Fragmento =
+ + +

La ONG alemana Mission Lifeline, que opera el barco de rescate ‘Lifeline’, envió una carta vía correo electrónico al Gobierno español el pasado jueves, firmada por su fundador, Axel Steier, horas después de rescatar a más de 200 personas migrantes en aguas internacionales del Mediterráneo y “de acuerdo con todas las regulaciones internacionales”.

Mission Lifeline ha trasladado el contenido de esta carta a la senadora de Izquierda Unida Vanessa Angustia para que facilite su difusión en nuestro país. La parlamentaria gallega de IU llegó a Malta ayer domingo por la tarde e, inmediatamente después, gestionó su trasladó al ‘Lifeline’, a la deriva desde el jueves al tener prohibido atracar en ningún puerto de Malta o Italia. Ya en el buque pudo conocer de primera mano la delicada situación en la que se encuentran las personas migrantes a bordo del mismo.

A continuación reproducimos directamente el texto que la ONG envió por correo electrónico el jueves en inglés al Gobierno español y, en el archivo adjunto, la carta traducida al castellano.

To the Spanish Government

The Dutch flagged vessel LIFELINE, operated by the German NGO MISSION LIFELINE has rescued 234 people this morning, far in international waters and in line with all international regulations. LIFELINE is on its way north, currently at the position 13.3 N 013° 35 E COG 0° SOG, 3,9 kn. Nearby is the Cargo Ship Atlantic M on 34°12.3 N 013° 26.7 E.

The LIFELINE was the best equipped asset in the area at the moment the shipwreck occurred this morning. In contrast, the vessels of the Libyan Coast Guard are not equipped with enough live saving equipment, such as life jackets for the people to be rescued. Furthermore there is no medical personal on board the Libyan vessel.

Also they were not present at the moment and the boats have been SOLAS cases with the need for immediate response. Therefore the captain of the LIFELINE had to take the people on board out of a state of necessity.

As no Port of Safety is assigned yet and no IMO certified MRCC took responsibility, MISSION LIFELINE fears that a similar situation to the Aquarius one week ago could be on the horizon.

We are grateful to Spain, as the single European state to take responsibility in this humanitarian crisis, however the days long journey the Aquarius had to make to reach Valencia and the decreasing medical condition of the people aboard during the transit have proven that this can not really be considered an option for the smaller LIFELINE.

+ + +

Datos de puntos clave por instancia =
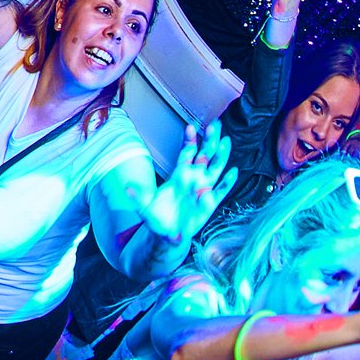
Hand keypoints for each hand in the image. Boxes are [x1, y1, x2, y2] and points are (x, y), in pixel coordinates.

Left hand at [139, 123, 236, 244]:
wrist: (168, 235)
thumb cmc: (158, 217)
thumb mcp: (145, 206)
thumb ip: (138, 196)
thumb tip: (126, 188)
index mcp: (178, 176)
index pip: (185, 154)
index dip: (189, 141)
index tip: (190, 127)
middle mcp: (193, 180)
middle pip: (204, 156)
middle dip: (209, 141)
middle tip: (214, 124)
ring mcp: (202, 190)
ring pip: (215, 169)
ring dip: (221, 156)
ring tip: (226, 141)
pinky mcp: (209, 204)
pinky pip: (221, 191)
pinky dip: (227, 182)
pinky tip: (232, 172)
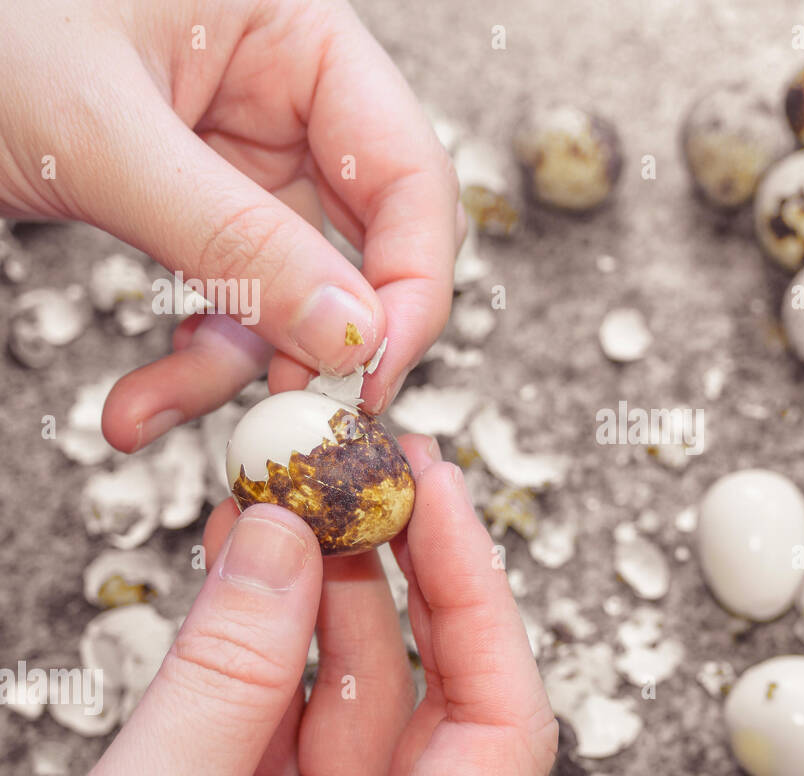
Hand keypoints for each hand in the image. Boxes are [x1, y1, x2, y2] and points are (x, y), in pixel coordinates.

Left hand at [0, 0, 461, 446]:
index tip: (376, 370)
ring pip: (294, 294)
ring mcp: (244, 161)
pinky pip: (230, 303)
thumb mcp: (103, 134)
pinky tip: (138, 405)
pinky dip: (191, 362)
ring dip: (235, 370)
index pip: (408, 172)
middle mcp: (289, 100)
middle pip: (368, 243)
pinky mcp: (198, 213)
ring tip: (155, 416)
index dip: (412, 281)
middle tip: (302, 421)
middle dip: (327, 339)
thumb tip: (354, 336)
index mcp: (298, 37)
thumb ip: (236, 238)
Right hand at [3, 436, 557, 775]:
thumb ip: (221, 686)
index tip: (436, 489)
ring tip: (288, 488)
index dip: (479, 596)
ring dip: (322, 583)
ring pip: (351, 690)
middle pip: (433, 694)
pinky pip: (277, 709)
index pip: (500, 729)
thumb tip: (284, 536)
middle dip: (400, 569)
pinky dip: (260, 628)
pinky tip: (242, 552)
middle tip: (365, 464)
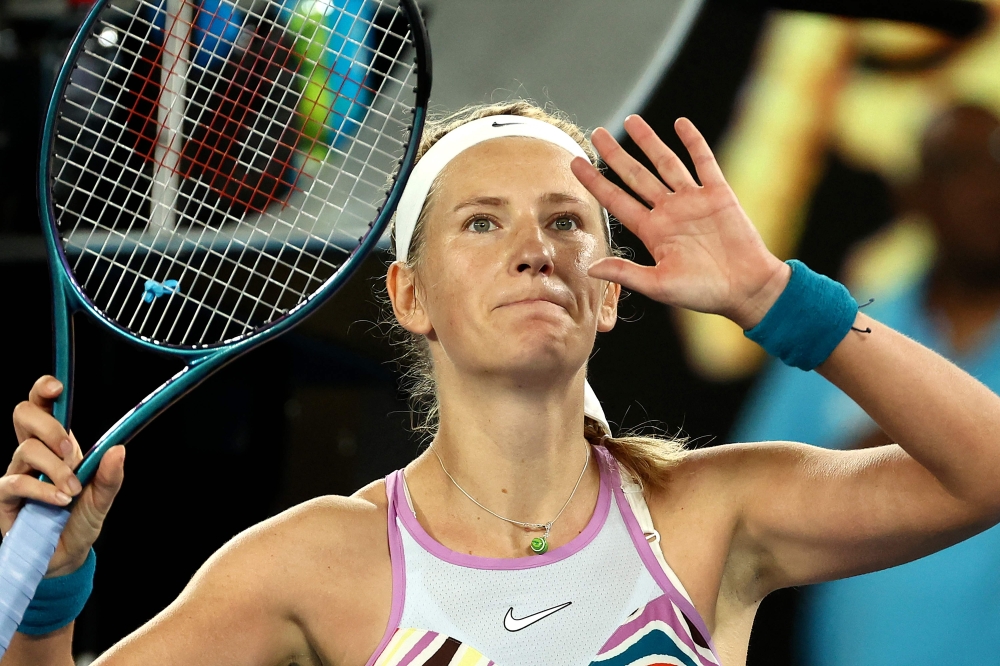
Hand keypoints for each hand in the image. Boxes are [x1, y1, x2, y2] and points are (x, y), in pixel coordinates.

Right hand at [4, 376, 124, 576]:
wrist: (63, 558)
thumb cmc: (79, 524)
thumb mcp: (102, 500)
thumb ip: (110, 477)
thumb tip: (118, 449)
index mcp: (58, 447)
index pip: (43, 407)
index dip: (43, 391)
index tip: (56, 388)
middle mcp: (34, 455)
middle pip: (23, 415)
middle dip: (50, 427)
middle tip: (72, 453)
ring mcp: (17, 474)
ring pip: (26, 450)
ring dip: (55, 468)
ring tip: (71, 492)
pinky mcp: (4, 497)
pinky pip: (15, 481)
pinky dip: (41, 489)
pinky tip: (59, 501)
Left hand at [572, 115, 789, 329]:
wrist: (746, 288)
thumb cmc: (703, 292)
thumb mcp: (659, 286)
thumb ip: (626, 274)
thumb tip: (591, 268)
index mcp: (652, 231)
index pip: (616, 200)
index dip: (595, 182)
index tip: (575, 163)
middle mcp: (668, 211)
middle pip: (635, 176)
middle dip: (615, 155)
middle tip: (596, 133)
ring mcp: (693, 200)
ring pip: (666, 163)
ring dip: (649, 141)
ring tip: (631, 120)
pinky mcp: (718, 195)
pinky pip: (704, 162)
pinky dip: (693, 142)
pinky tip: (680, 124)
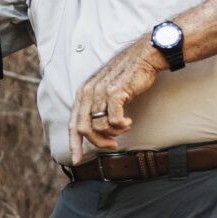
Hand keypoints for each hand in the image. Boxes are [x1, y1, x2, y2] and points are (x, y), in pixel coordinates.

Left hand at [69, 37, 169, 163]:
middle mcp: (88, 92)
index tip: (77, 160)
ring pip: (99, 127)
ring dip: (114, 133)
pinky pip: (113, 120)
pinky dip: (121, 126)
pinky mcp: (115, 92)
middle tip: (112, 145)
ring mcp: (100, 92)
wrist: (144, 57)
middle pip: (83, 129)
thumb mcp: (106, 92)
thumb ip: (98, 108)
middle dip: (97, 142)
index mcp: (83, 93)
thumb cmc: (127, 76)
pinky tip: (128, 121)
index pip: (72, 124)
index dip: (74, 144)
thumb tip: (97, 132)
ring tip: (124, 126)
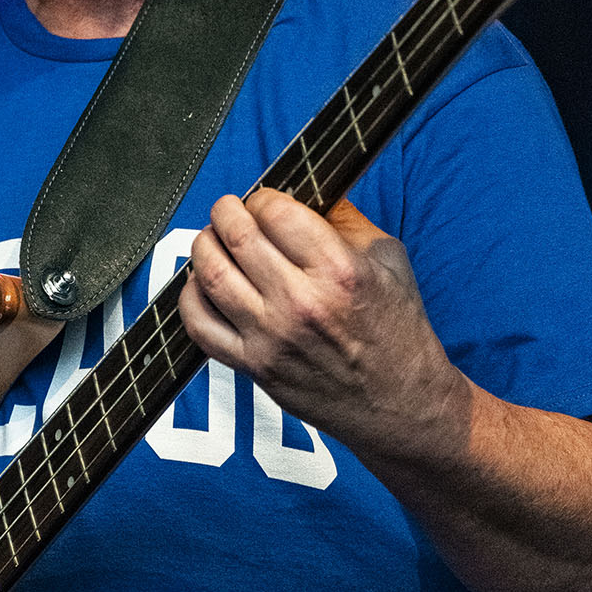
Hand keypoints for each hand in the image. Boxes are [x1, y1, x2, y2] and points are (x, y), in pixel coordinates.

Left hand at [176, 188, 464, 460]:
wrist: (400, 404)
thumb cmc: (397, 329)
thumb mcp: (388, 260)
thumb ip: (344, 219)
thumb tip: (301, 187)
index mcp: (339, 272)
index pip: (275, 212)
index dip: (263, 198)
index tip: (265, 201)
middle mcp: (301, 304)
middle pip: (237, 237)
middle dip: (226, 212)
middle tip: (230, 210)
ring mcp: (272, 338)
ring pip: (210, 275)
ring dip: (204, 246)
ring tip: (214, 240)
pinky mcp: (254, 367)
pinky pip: (200, 325)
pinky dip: (191, 296)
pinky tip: (203, 284)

+ + +

Qué hacer =
Responde estas preguntas sobre el texto del barco Lifeline:
1. ¿Quién firmó la carta enviada al Gobierno español?
2. ¿Qué día llegó a Malta la senadora Vanessa Angustia?
3. ¿Cuántas personas rescató el Lifeline, según la carta en inglés?

Resultado =
1. Axel Steier, fundador de Mission Lifeline.
2. El domingo por la tarde.
3. 234.